レーシック後に視力が低下したり、後遺症が残るリスクには誤解があります。確かにあまりに安価だったり、評判が良くない眼科は避けるべきですし、以前のレーシックでは一時的な視力回復後に、視力が急激に落ちる事例もありましたが、現在ある有名なクリニックや病院の調査では0件です。

  1    レーシックで失明することはない

まず、レーシックにおいて通常の手術であれば失明することはありません。「あまり視力が回復しなかった」や「術後に弱い乱視になった」例はありますが、今までにも失明は報告されていません。

以前、悪質なクリニックが非常に不衛生な環境で手術を行い、多くの患者が感染症を引き起こしたことにより、日常生活に支障が出るほど後遺症が残ったケースはありましたが、そういった特殊かつ事件性の高い例においても、これまでの国内の事例でレーシックによって直接失明まで至ったケースはありません。

  2    人によって回復の度合いは若干異なる

レーシック直後は視力が大幅に回復します。人によっては両目とも2.0にまで回復することもありますが、大抵は1.0~1.5くらいです。

どれだけ視力を戻すかは「角膜を削る量を調整して、屈折率を変える度合い」により、医師との相談によって決まるため、手術後の視力の増え方には個人差がありますが、逆にレーシックをしたせいで視力が低下することはありません。

  3    視力が安定するまでに3カ月かかる

手術直後は視力が最も回復した状態になります。

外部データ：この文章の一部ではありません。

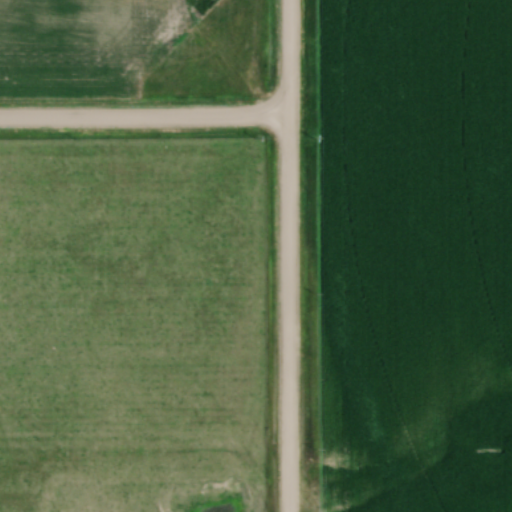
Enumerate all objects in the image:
road: (143, 120)
road: (287, 255)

この視力に1週間で少し低下して、3カ月ほどで安定します。

例えば、術前の視力が0.03、手術直後の視力2.0くらいでしたら、1週間程度で1.5にまでに下がることがあります。その後、3カ月程度で1.5で安定するでしょう。

これは問題があって視力が低下しているわけではなく、目が見えすぎてしまう過矯正だった状態から、視力が落ち着いた状態に推移した結果です。

  4    手術から時間が経過しての視力低下する

レーシック後に「数年間経過して視力が低下してくる」というのはわりとよくある話です。 それはレーシックが永久的な視力回復を保証するしていないためです。

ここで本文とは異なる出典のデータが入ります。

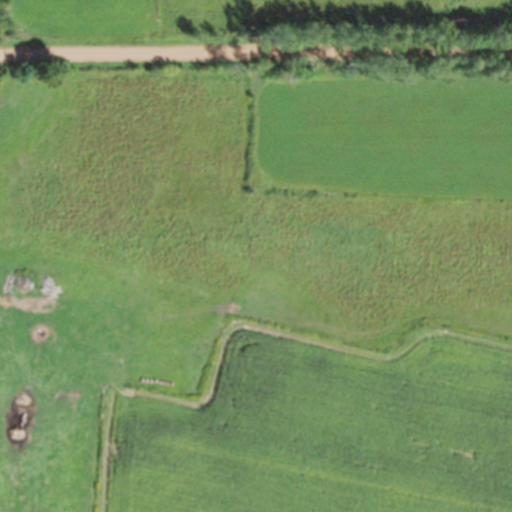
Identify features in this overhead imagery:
road: (255, 45)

近視になる要因は遺伝的要因や環境的要因などが関係していますが、まだはっきりしたことはわかっていません。しかしながら、その原因を突き詰めるのではなく、視力低下していた結果から「何らかの要因は持っていて、視力を改善したほういい」と考えて、メガネやコンタクト、レーシックで視力矯正をします。

そのため、レーシックで視力を戻しても、視力低下の原因がわかりませんので、時間の経過と共に徐々に視力はまた低下していくことは十分考えられます。

これはレーシック手術に問題があるわけではなく、もともと内在している要因によって引き起こされている可能性が極めて高いです。メガネやコンタクトをしていて、視力が下がることと同じ理由になります。

また、レーシック手術後に数十年経過した視力の検証はまだ行われていません。これらのデータは今後明らかになってくる内容です。

現時点でレーシック手術後に徐々に視力が低下することは事例は、個人差はありますが「10年後に視力1.5が0.8になった」や「5年後に視力1.5が1.2になった」とよく聞きます。